▸ Trecho da página:
● ● ● ●
Defendendo Matrix Reloaded
Em 1999, o lançamento de The Matrix foi um acontecimento ímpar pra mim.
Aquela era uma época em que ainda tínhamos aquele luxo de ir ao cinema e assistir um filme sem grandes noções do que a trama se tratava. Tínhamos UM trailer e só — e a gente não podia ficar assistindo repetidamente via YouTube. Você assistia trailers em prestações, pegando este ou aquele trecho enquanto mudava de canal na TV aberta e tal.
Algumas poucas vezes, o filme tinha um site que oferecia um trailer em resolução porquíssima, tipo sub 240p. E de fato, o trailer de The Matrix foi o primeiro que eu baixei na internet.
Fui ver o filme no cinema e não gostei muito. Como muita gente, eu achei os conceitos do filme complicados de seguir; muitas referências e nuances narrativas/filosóficas passaram totalmente batido. Cheguei até a dormir no cinema, de tão confuso/desinteressado eu acabei ficando.
Aí o filme saiu em DVD — foi, inclusive, um dos primeiros DVDs que meu pai comprou, junto com Aliens (filmaço do caralho) e Deed Blue Sea (que bosta). Assisti-lo repetidamente me permitiu absorver tudo que os irmãos (bom, hoje, irmão e irmã) Wachoskswwskplxlki enfiaram naquele script.
E vou te falar que não foram os efeitos especiais revolucionários (que influenciaram o cinema de ação naquela época ao ponto de exaustão; os early 2000 MATARAM o bullet time) que me prenderam: foram os conceitos filosóficos.

Acho que esse GIF é mais pesado que aquele trailer de Matrix que baixei em 1999
The Matrix apresentou a mim um dos meus conceitos narrativos favoritos: a idéia de que a realidade que conhecemos não é tão real assim. De lá pra cá eu me amarro imediatamente em qualquer história que aborde isso.
A quase perfeita execução desse conceito no filme (junto com a ação revolucionária) fez de The Matrix um dos meus filmes favoritos de todos os tempos. Eu sou daqueles que tem praticamente o roteiro INTEIRO do filme memorizado. Aliás, eu baixei o script original do filme e tudo, o tipo de coisa que só o fã mais ardoso e desocupado faz.
Quando The Matrix Reloaded foi anunciado pra 2003, evidentemente eu fiquei maluco. Já completamente fanático pelo filme, fui assistir a continuação no dia que saiu, e ao chegar em casa do cinema corri pros sites/fóruns pra ver o que a galera estava falando.
E as opiniões eram bem divididas. Com o lançamento de The Matrix Revolutions poucos meses depois (um filme TÃO decepcionante que no final da sessão no cinema eu me sentia como se meus pais tivessem revelado que eu sou adotado ou algo assim), me parece que as resenhas retroativas de The Matrix Reloaded pintaram o filme como igualmente merda.
Essa introdução toda aí foi pra falar o que você já sabia lendo o título deste artigo — hoje eu estou aqui para defender The Matrix Reloaded.
● ● ● ●
(Descrições textuais de pontos-chave)

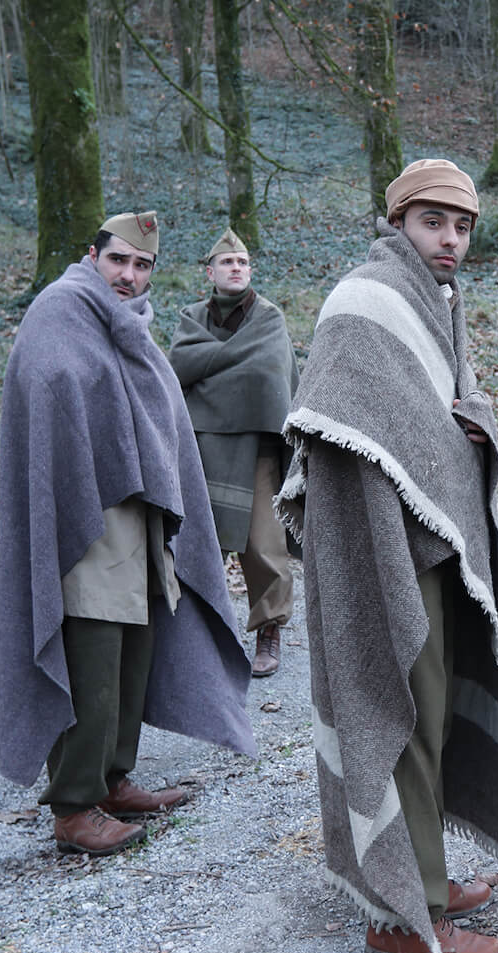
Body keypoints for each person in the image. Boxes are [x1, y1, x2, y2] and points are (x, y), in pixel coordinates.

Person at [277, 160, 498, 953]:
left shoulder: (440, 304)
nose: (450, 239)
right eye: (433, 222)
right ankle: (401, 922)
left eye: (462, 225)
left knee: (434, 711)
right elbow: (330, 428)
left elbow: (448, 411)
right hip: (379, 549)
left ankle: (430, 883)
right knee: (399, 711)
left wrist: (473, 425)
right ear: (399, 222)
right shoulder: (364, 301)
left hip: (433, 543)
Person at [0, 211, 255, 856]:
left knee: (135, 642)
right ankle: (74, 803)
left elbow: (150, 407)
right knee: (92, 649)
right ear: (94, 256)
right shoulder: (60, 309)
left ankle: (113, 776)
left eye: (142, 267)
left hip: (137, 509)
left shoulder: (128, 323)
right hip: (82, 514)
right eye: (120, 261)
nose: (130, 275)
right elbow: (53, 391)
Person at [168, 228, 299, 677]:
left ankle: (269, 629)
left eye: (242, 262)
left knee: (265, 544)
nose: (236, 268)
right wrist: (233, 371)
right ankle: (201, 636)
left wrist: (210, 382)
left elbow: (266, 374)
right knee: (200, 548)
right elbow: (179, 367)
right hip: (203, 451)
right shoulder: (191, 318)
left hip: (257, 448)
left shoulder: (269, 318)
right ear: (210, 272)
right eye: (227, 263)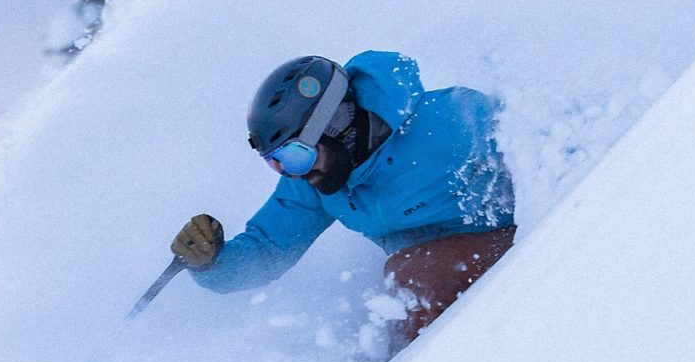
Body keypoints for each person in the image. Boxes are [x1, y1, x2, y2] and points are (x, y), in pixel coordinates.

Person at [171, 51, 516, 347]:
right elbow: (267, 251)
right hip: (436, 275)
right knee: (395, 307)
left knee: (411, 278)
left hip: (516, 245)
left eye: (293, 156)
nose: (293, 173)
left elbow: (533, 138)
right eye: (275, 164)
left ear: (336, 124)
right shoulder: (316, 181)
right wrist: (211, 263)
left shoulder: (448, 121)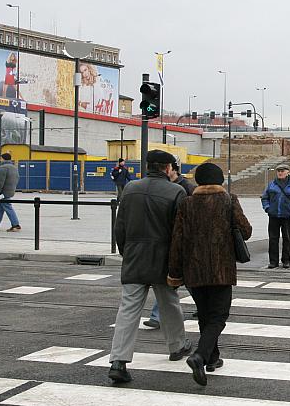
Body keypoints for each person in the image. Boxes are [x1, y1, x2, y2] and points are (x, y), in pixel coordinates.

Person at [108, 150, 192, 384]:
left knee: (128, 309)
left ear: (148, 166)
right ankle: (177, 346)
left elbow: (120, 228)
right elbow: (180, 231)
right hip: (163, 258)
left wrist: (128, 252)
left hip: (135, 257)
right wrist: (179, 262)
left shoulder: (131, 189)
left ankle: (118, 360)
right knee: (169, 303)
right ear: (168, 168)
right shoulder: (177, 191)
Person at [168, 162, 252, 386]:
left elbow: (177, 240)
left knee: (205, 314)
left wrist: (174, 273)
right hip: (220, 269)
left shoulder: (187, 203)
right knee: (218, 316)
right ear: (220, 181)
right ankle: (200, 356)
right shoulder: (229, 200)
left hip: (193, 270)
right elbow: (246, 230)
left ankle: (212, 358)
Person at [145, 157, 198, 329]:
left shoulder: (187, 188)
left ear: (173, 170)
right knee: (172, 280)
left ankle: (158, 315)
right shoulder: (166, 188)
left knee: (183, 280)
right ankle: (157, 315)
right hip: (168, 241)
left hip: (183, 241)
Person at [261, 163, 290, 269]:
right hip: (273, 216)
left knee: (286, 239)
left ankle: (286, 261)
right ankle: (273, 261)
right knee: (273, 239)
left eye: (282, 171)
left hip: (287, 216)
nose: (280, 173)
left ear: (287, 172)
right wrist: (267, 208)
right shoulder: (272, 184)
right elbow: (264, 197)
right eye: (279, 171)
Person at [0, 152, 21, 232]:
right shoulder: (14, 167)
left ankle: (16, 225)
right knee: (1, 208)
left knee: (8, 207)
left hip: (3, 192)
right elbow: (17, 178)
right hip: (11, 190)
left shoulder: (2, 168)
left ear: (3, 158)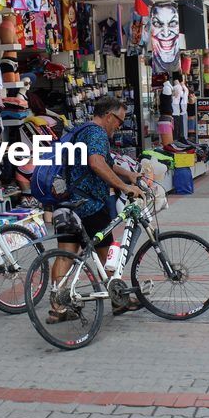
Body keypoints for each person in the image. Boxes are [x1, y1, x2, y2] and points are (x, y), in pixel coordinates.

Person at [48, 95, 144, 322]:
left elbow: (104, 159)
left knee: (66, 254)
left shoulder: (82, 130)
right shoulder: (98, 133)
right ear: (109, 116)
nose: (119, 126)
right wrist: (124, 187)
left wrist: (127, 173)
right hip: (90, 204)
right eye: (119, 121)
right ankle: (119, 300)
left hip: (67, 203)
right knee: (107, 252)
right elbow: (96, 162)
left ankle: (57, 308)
● ● ● ●
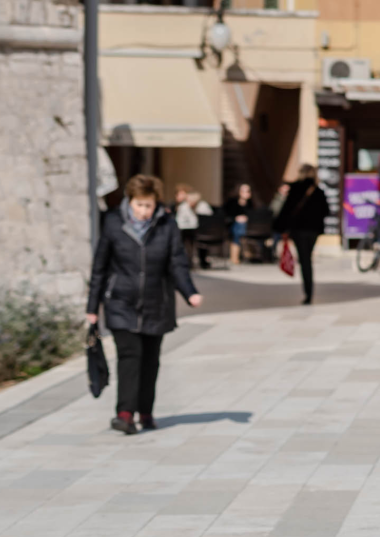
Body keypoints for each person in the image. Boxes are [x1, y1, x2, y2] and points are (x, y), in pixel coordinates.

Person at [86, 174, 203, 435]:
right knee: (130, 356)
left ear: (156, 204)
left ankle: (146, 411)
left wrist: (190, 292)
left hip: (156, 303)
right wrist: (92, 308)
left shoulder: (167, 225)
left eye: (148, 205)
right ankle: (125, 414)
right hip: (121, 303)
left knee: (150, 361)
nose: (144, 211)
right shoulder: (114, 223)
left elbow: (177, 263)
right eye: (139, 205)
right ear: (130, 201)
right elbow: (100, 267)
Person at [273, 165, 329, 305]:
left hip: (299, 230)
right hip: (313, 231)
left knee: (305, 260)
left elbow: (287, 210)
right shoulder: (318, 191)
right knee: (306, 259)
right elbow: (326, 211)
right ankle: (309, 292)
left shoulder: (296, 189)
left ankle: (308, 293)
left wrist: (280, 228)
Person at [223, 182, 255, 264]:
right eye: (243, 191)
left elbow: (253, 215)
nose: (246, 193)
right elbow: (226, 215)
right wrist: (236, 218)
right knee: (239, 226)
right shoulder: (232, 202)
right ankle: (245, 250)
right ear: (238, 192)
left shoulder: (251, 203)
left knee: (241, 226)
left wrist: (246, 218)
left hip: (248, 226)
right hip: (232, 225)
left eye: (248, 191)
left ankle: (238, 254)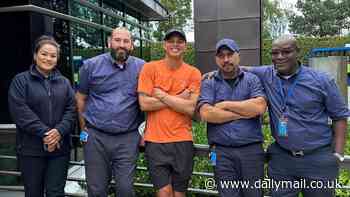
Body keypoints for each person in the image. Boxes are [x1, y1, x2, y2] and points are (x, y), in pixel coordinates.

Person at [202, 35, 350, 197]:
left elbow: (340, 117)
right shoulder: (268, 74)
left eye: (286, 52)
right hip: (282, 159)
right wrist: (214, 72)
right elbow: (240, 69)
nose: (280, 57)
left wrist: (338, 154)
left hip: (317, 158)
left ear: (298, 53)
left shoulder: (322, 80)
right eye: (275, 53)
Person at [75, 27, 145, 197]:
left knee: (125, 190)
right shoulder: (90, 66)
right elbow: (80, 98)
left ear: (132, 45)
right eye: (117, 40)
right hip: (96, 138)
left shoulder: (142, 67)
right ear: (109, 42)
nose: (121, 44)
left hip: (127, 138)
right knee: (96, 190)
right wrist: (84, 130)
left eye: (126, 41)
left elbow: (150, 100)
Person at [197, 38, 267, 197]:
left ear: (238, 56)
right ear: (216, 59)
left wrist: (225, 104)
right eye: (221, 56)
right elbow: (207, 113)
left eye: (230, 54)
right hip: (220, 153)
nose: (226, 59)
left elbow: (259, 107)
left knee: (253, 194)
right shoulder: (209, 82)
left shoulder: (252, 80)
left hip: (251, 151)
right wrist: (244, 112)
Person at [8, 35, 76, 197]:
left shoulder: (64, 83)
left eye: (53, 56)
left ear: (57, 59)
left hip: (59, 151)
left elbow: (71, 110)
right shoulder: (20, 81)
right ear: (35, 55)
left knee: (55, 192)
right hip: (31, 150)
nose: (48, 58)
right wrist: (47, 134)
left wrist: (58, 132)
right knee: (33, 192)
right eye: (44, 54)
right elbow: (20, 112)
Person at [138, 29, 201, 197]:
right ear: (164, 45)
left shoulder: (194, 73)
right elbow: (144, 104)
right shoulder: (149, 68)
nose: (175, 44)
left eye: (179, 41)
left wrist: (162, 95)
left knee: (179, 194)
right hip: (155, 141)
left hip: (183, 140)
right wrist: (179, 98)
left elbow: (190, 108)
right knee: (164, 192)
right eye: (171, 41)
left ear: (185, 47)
● ● ● ●
Traduza para o inglês esta frase do texto sobre Matrix Reloaded: "The Matrix apresentou a mim um dos meus conceitos narrativos favoritos: a idéia de que a realidade que conhecemos não é tão real assim."

The Matrix introduced me to one of my favorite narrative concepts: the idea that the reality we know is not so real after all.